Espiritistas, hoy queremos hablaros de la indulgencia, de este sentimiento tan dulce, tan fraternal que todo hombre debe tener para con sus hermanos, pero que muy pocos practican.
La indulgencia no ve los defectos de los otros, o si los ve se guarda de hablar de ellos o de divulgarlos; por el contrario, los oculta con el fin de que sólo él los conozca; y si la malevolencia los descubre, siempre tiene a mano una excusa para paliarlos, es decir, una excusa plausible, formal y nada tiene de aquellas que queriendo atenuar la falta, la hacen resaltar con pérfida maestría.

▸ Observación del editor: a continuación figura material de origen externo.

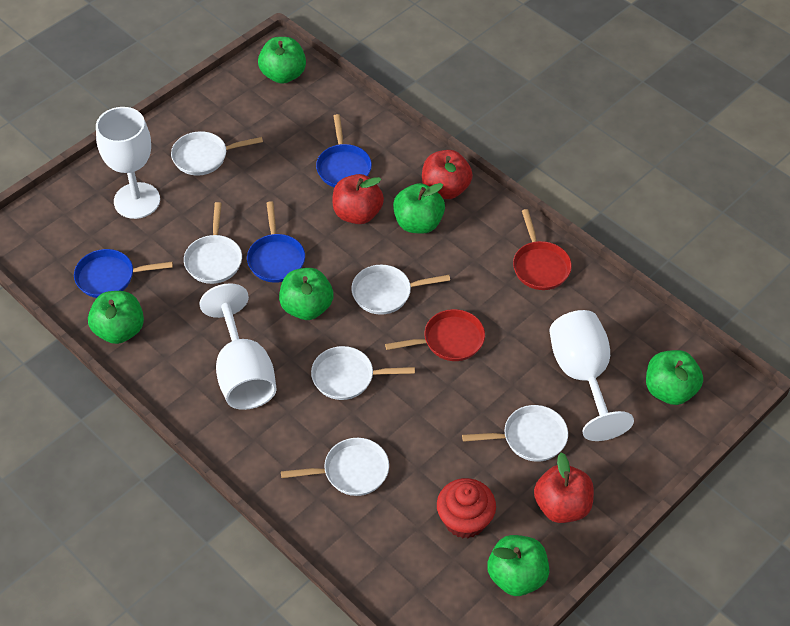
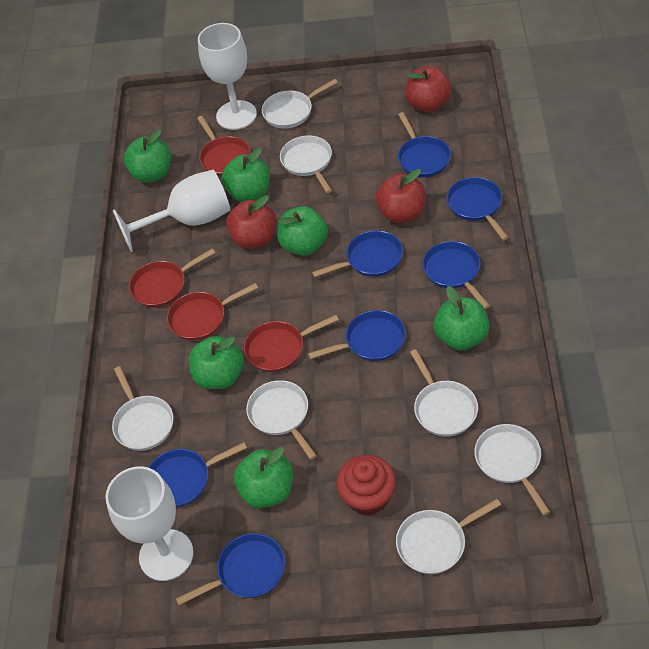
blue pan: 3 -> 7
red pan: 2 -> 4
white pan: 6 -> 7

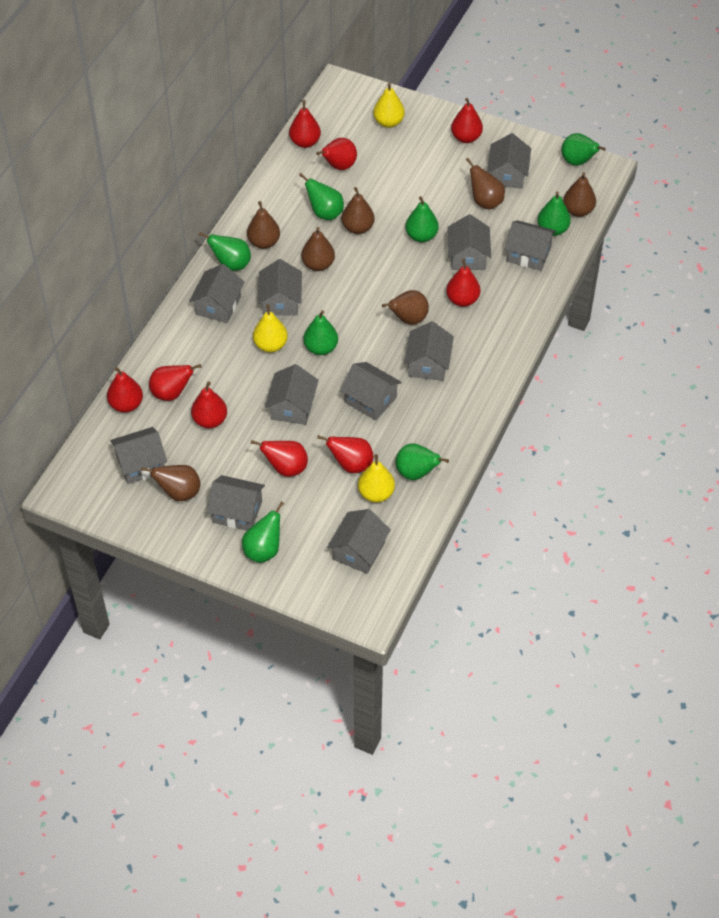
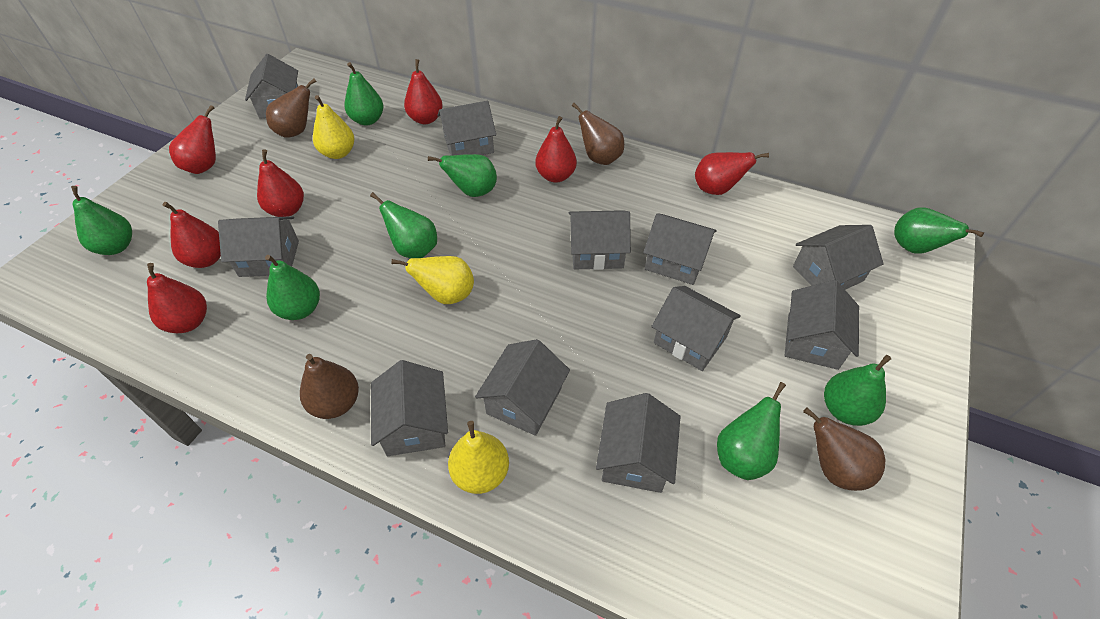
brown pear: 7 -> 4
red pear: 9 -> 7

La indulgencia nunca se ocupa de los actos malos de los demás a menos que no sea para hacer un favor, y aun así tiene cuidado de atenuarlos tanto como le es posible. No hace observaciones que choquen; ni tiene reproches a mano, sino consejos, lo más a menudo disfrazados. Cuando criticáis, ¿qué consecuencias deben sacarse de vuestras palabras? Vosotros los que vituperáis, ¿no habréis hecho tal vez lo que reprocháis, valdréis, acaso, más que el culpable? ¡Oh, hombres! ¿cuándo juzgaréis por vuestros propios corazones, vuestros propios pensamientos, vuestros propios actos, sin ocuparos de lo que hacen vuestros hermanos? ¿Cuando no abriréis vuestros ojos severos sino para vosotros mismos?
Sed, pues, severos para con vosotros e indulgentes para con los demás. Pensad en el que juzga sin apelación que ve los pensamientos secretos de cada corazón y que por consiguiente, excusa muy a menudo las faltas que vosotros vituperáis, o condena lo que excusáis, porque conoce el móvil de todos los actos y porque vosotros, que gritáis tan alto ¡anatema!, quizás habéis cometido faltas más graves.
Sed indulgentes, amigos mios, porque la indulgencia atrae, calma, corrige; mientras que el rigor desalienta, aleja e irrita.
(José, espíritu protector, Bordeaux 1863).